Speaker: Use telehealth to redesign health care with the patient in mind
COVID-19 led to increased implementation and use of telehealth; however, with conditions improving, Eric Wallace, MD, asked the question: What about telehealth do we keep and how can we redesign health care with the patient in mind?
“Prior to 2020, health care systems were using telehealth at a rate of nearly 0%,” Wallace, medical director of telehealth at the University of Alabama at Birmingham (UAB), said during a presentation during the virtual Cancer Center Survivorship Research Forum. “Come March 13th of 2020, there was a huge jump in telehealth because of the pandemic.”
Wallace quoted data from UAB that showed an increased use of telehealth visits from 18% to 74% between March and April of 2020. Telehealth visits remained steady, between 32% and 37%, through the summer.
“It had a huge impact not only on patients’ lives but also on our health care system,” he said. “We did more than 280,000 visits in 2020, all telehealth. We were able to bill more than 230,000 of those and, more importantly, we saved approximately 263,000 hours of driving time, which improved our patients’ lives.”
Wallace listed three main highlights he saw from increased telehealth use during 2020. One: The originating site could be the patient’s residence compared with visiting a medical facility in a rural area, which was massively scalable with the number of smartphones in patients’ homes. Two: Audio-only visits were allowed, as CMS had historically required interaction include both audio and video. Three: Coverage for telehealth became nearly universal, which became easier to operationalize.

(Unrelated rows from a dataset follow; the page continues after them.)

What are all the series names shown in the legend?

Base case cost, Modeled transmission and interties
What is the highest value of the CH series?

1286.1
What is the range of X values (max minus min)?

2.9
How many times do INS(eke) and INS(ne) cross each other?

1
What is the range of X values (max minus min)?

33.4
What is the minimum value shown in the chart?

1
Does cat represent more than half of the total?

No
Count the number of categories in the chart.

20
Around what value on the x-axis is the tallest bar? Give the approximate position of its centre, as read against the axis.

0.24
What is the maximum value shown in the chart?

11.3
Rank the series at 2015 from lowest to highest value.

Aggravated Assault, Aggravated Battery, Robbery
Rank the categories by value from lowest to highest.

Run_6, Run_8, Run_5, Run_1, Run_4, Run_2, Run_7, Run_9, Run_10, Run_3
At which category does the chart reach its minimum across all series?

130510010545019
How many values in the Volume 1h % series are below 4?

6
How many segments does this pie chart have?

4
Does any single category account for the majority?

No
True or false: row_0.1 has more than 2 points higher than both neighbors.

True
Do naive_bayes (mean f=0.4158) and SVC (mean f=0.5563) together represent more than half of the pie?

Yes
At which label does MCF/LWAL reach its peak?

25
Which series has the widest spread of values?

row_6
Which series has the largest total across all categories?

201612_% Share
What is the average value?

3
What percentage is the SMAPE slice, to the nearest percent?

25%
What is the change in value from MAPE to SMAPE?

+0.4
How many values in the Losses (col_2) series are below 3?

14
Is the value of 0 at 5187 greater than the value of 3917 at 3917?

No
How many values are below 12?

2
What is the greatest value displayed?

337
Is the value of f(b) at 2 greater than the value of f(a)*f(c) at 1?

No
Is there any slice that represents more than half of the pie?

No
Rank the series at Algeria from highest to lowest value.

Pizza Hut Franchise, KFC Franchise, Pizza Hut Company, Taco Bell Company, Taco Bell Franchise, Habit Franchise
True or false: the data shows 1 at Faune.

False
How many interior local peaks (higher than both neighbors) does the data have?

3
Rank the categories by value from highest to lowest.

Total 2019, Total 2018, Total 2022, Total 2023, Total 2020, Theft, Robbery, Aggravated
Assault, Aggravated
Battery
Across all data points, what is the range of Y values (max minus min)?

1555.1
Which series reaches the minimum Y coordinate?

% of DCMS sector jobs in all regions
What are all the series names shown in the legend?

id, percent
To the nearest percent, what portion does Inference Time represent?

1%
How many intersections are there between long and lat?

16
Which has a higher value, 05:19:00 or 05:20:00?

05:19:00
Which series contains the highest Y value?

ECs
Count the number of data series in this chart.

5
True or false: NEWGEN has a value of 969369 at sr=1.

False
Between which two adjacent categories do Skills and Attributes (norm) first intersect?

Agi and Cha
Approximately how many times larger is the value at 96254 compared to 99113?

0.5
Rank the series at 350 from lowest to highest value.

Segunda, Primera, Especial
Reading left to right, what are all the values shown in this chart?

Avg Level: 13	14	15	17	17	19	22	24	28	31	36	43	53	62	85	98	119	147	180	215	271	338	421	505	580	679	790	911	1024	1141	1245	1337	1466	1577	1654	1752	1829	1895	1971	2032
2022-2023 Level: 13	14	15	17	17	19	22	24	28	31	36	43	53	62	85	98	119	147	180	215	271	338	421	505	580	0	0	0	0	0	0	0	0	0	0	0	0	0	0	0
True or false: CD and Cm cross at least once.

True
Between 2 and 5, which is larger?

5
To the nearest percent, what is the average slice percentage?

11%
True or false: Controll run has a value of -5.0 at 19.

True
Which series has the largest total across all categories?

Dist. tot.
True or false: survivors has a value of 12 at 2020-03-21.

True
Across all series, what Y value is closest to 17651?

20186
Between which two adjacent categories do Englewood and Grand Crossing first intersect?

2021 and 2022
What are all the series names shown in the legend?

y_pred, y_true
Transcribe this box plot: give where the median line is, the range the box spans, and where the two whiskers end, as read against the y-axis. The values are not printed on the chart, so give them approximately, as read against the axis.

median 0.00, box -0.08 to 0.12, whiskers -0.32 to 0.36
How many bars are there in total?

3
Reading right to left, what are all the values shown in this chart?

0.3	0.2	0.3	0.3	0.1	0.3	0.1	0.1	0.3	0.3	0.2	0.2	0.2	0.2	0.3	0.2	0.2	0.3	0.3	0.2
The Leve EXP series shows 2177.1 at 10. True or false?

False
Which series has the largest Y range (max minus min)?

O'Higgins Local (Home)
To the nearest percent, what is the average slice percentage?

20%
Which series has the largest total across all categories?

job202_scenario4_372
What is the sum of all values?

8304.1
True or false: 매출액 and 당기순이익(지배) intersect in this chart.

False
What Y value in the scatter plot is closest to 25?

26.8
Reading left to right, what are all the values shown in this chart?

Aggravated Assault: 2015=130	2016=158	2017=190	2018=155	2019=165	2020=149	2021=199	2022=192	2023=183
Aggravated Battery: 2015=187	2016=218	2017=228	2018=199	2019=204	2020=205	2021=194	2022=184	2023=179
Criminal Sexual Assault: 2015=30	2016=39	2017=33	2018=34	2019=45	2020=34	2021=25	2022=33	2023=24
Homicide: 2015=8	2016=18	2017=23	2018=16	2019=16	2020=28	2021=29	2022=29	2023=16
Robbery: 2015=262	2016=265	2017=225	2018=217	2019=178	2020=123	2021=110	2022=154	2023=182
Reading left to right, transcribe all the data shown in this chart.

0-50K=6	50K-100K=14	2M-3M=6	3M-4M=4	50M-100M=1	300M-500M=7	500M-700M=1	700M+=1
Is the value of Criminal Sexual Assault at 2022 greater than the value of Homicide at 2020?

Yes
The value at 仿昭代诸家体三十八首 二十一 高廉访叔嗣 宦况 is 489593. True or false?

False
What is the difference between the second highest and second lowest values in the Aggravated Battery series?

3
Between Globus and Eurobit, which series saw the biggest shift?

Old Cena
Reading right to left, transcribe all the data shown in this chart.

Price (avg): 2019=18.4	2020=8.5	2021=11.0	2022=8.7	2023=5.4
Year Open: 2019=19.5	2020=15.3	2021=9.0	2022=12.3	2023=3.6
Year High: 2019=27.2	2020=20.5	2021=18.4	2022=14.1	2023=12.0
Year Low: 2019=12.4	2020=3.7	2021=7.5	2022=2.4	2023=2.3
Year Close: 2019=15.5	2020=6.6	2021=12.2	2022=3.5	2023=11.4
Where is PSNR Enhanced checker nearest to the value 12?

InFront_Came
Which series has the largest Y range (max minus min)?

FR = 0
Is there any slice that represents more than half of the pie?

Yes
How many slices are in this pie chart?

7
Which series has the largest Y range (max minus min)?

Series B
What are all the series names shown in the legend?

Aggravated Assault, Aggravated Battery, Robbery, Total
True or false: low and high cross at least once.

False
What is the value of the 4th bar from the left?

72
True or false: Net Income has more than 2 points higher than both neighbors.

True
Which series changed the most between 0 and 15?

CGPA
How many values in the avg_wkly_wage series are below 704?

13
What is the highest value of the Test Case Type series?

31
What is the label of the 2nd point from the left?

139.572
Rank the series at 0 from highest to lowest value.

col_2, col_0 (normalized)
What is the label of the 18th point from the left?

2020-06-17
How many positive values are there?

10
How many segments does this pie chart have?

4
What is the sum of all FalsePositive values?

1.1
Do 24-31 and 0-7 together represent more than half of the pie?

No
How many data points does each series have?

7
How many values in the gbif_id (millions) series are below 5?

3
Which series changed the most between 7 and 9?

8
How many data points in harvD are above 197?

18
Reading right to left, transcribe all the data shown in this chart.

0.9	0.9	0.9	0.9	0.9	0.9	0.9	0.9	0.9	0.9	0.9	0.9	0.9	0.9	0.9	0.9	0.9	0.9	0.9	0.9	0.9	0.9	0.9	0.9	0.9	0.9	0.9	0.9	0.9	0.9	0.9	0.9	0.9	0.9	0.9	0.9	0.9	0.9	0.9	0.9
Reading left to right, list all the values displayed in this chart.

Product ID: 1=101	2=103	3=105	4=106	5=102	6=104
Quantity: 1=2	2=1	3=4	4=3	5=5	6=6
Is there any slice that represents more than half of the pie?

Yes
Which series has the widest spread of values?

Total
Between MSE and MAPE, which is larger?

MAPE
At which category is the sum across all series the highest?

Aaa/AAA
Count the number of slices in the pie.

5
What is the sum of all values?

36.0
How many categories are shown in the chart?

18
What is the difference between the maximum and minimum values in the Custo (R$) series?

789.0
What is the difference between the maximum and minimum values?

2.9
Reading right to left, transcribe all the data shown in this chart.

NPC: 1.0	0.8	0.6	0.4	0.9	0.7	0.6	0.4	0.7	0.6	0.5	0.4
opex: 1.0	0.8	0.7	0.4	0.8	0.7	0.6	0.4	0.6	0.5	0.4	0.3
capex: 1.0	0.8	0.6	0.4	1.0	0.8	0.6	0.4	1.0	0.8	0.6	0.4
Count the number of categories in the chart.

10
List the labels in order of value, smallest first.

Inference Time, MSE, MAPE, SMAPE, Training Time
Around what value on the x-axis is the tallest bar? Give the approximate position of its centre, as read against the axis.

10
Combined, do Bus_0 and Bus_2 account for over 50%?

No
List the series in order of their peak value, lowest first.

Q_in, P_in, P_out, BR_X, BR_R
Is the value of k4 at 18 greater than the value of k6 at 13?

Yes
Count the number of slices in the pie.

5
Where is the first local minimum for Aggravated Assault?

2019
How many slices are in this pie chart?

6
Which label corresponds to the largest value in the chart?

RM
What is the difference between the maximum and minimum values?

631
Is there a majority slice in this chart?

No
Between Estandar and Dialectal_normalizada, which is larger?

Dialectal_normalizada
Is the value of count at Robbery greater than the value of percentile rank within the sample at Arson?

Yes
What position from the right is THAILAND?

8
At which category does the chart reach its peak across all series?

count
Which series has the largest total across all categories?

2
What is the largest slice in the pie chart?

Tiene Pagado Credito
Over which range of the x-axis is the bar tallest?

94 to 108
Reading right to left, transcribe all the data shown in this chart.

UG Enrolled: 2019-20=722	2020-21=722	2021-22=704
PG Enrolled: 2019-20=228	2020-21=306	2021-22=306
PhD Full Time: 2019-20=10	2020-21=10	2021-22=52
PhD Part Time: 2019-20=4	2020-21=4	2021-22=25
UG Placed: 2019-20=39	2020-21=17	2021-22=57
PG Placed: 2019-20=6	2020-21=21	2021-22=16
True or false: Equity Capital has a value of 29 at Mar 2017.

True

Going forward, Wallace said that keeping the question of “why continue with telehealth” in the spotlight will keep health care professionals proliferating its use.
“For me it was illness intrusiveness. Every part of the day that a patient puts aside to take care of the illness is part of the illness itself,” Wallace said. “For the dialysis population, my patients were traveling to and from once a month and I thought, ‘Could I do this better for them?’ Not that I was going to improve outcomes, but I was going to make their lives better by reducing the amount of time they spent caring for their disease.”
Finally, he addressed some limitations with telehealth use, especially with synchronous telehealth visits, or visits in which patient and physician are speaking at the same time rather than asynchronous follow-up or remote patient monitoring.
The biggest limitation for synchronous telehealth is disparity, he said. Data from UAB showed that African-Americans were 28% less likely to use video compared with Caucasians, as were patients 60 years and older (42%-49%) vs. younger patients and those with Medicare (37%) or Medicaid (55%) vs. commercially insured patients.
The causes of these disparities included lack of access to infrastructure, internet, videoconferencing devices or technology literacy, any of which could occur in rural or urban settings.
“There are a number of tools at our disposal now, but we need to implement them in a way that we can redesign a health care system that is better, more resilient and one that we’re proud of,” Wallace said. “We must continue to move forward and use technology to improve our patients’ lives, always focused on the patient.”